Bounding boxes with keypoints:
★ ★ ★
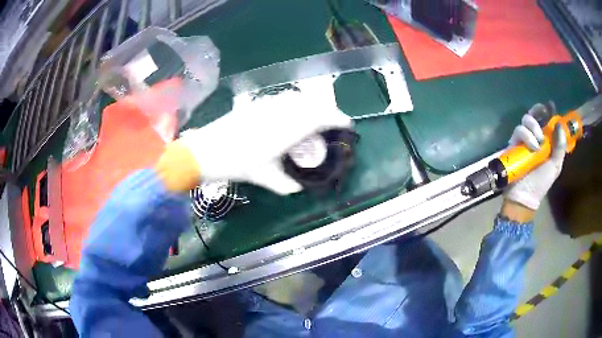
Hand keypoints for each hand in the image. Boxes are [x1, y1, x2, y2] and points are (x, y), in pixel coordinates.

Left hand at [176, 89, 351, 194]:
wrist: (206, 150)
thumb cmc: (236, 164)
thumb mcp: (264, 177)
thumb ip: (286, 184)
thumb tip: (299, 188)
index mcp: (287, 130)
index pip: (321, 117)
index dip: (338, 119)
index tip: (348, 125)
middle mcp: (281, 112)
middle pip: (313, 104)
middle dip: (329, 112)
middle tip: (334, 125)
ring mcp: (268, 105)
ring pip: (299, 99)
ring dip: (313, 106)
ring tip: (315, 120)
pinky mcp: (257, 104)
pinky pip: (284, 99)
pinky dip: (296, 104)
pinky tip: (291, 115)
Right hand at [503, 103, 566, 214]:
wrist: (525, 196)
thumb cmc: (542, 182)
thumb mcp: (555, 166)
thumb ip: (560, 147)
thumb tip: (559, 124)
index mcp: (545, 141)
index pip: (545, 120)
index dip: (547, 111)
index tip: (550, 105)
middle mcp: (534, 136)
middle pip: (533, 114)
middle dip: (538, 115)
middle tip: (542, 126)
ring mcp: (523, 139)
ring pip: (525, 120)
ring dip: (534, 128)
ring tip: (538, 144)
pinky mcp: (513, 143)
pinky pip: (518, 130)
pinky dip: (527, 135)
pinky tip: (532, 147)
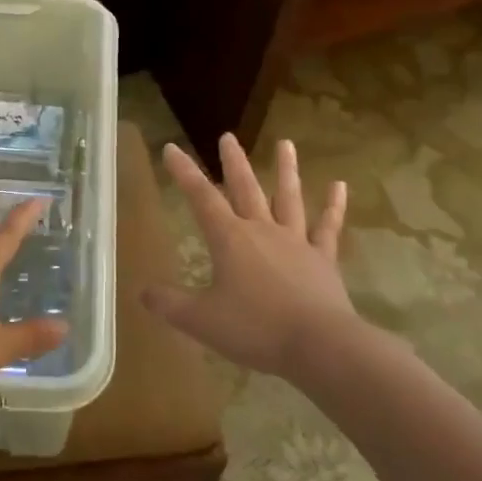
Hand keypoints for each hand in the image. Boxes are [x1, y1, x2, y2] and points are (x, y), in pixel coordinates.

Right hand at [145, 135, 352, 379]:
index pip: (201, 197)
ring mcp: (296, 241)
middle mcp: (262, 230)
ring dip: (286, 170)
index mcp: (230, 239)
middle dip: (233, 162)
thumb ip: (170, 304)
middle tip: (228, 135)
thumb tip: (142, 291)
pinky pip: (328, 227)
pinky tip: (340, 186)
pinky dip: (334, 206)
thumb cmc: (256, 329)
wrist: (319, 345)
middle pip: (245, 188)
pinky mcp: (323, 259)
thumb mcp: (202, 321)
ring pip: (288, 197)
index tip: (171, 147)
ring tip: (286, 142)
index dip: (184, 171)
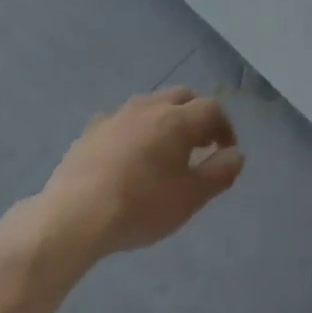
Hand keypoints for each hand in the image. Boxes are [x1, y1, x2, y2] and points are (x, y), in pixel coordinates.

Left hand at [40, 88, 244, 257]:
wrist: (74, 216)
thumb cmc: (141, 207)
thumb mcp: (189, 198)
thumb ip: (219, 173)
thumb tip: (236, 155)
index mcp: (177, 119)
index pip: (212, 108)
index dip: (225, 126)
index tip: (226, 151)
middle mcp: (149, 106)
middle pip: (182, 96)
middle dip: (197, 114)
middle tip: (201, 143)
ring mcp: (117, 115)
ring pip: (151, 104)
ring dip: (166, 118)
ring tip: (166, 149)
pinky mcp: (92, 130)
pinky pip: (123, 120)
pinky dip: (135, 130)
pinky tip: (129, 155)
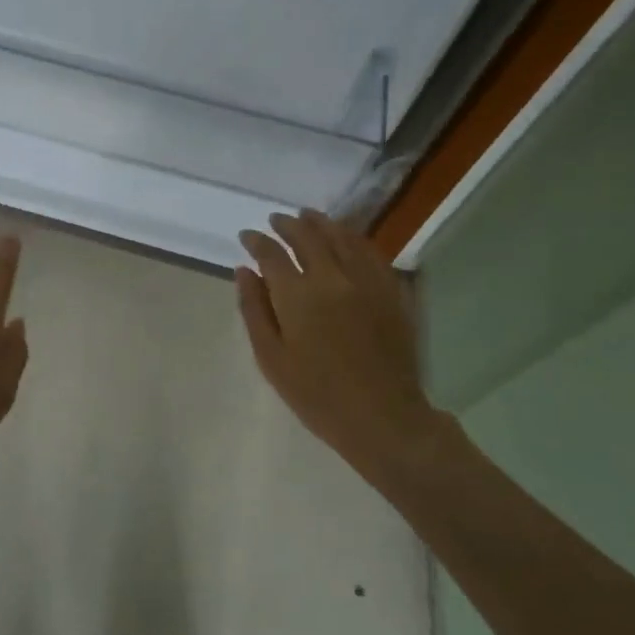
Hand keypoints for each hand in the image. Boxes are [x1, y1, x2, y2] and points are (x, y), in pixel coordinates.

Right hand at [236, 209, 443, 477]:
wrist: (382, 417)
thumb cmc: (317, 395)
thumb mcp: (271, 358)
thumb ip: (254, 310)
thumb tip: (244, 271)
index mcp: (298, 295)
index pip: (272, 254)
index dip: (256, 241)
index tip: (247, 237)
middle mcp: (332, 277)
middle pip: (307, 237)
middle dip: (287, 225)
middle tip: (275, 220)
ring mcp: (366, 281)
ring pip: (341, 237)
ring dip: (321, 223)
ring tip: (307, 217)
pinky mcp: (391, 291)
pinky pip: (370, 252)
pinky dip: (353, 238)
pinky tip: (346, 238)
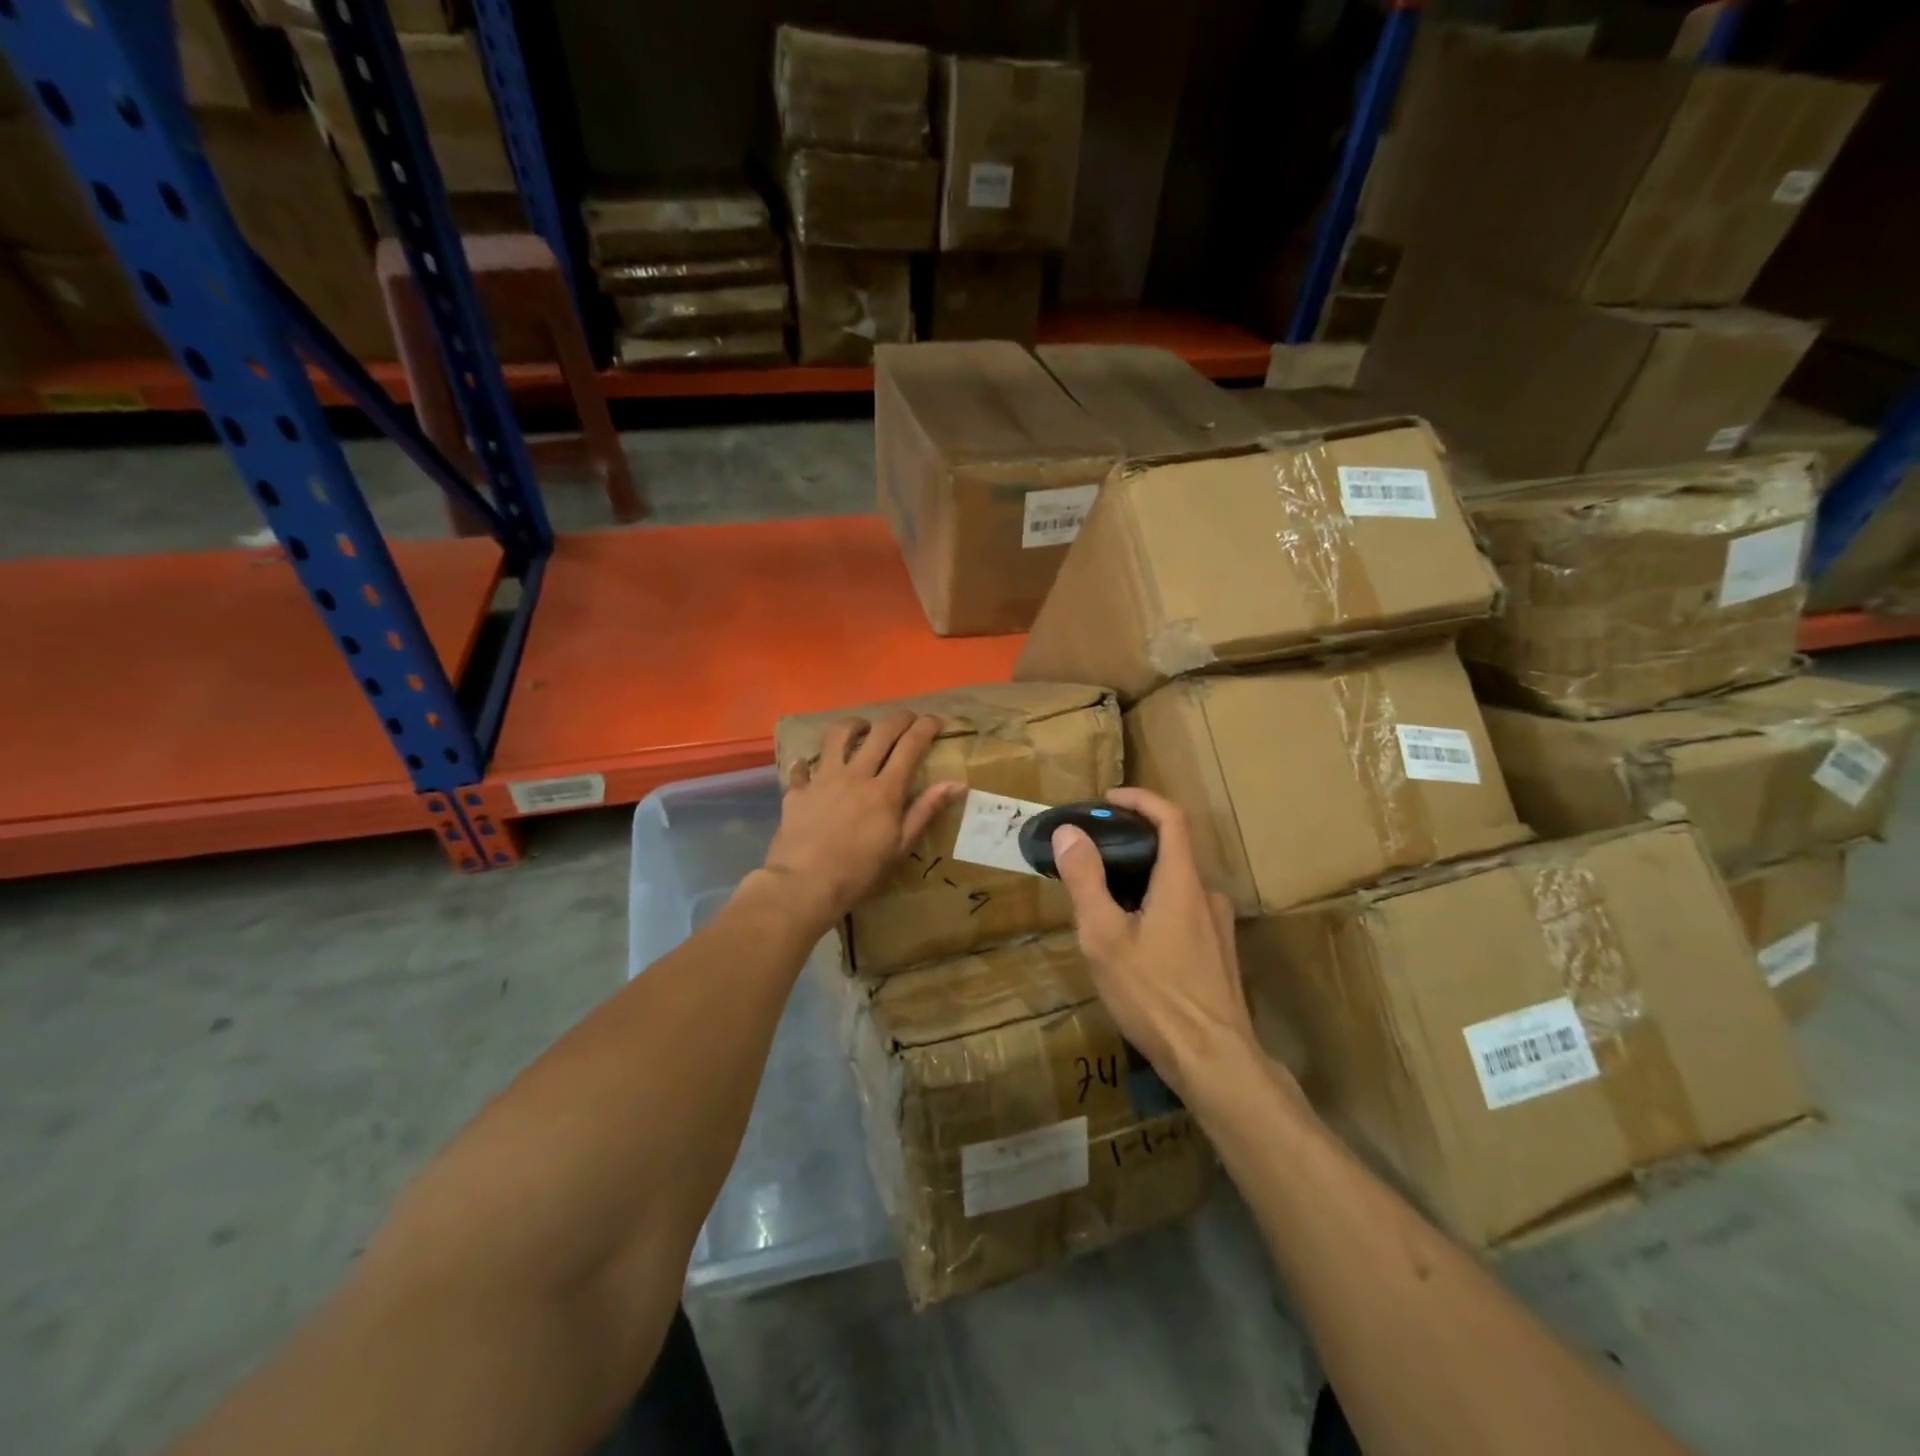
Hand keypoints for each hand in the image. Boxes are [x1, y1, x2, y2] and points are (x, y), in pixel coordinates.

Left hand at [762, 712, 963, 931]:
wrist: (804, 885)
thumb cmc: (859, 872)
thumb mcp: (900, 846)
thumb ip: (925, 810)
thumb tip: (958, 784)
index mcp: (885, 790)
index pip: (910, 746)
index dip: (925, 728)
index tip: (936, 720)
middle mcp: (855, 775)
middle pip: (880, 733)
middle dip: (898, 719)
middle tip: (908, 719)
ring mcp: (823, 779)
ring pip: (838, 736)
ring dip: (853, 726)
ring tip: (861, 728)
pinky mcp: (797, 791)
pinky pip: (802, 767)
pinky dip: (808, 764)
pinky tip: (810, 767)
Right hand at [1051, 788, 1260, 1097]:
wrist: (1213, 1060)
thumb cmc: (1154, 994)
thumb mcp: (1104, 936)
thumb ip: (1086, 880)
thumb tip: (1069, 833)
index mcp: (1182, 881)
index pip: (1171, 816)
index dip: (1141, 799)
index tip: (1108, 799)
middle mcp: (1207, 895)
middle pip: (1171, 850)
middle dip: (1130, 843)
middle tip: (1090, 856)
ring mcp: (1218, 927)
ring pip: (1175, 885)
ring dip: (1141, 879)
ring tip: (1102, 901)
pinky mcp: (1219, 954)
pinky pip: (1183, 911)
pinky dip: (1155, 905)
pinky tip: (1131, 940)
★ ★ ★
YOUR INSTRUCTIONS – Retrieve all lines from the data that contain the string "Right".

REPLY TO THE TASK –
Right hand at [503, 103, 566, 214]:
Right hand at [145, 135, 352, 379]:
Right hand at [236, 209, 443, 477]:
Right hand at [1051, 788, 1260, 1097]:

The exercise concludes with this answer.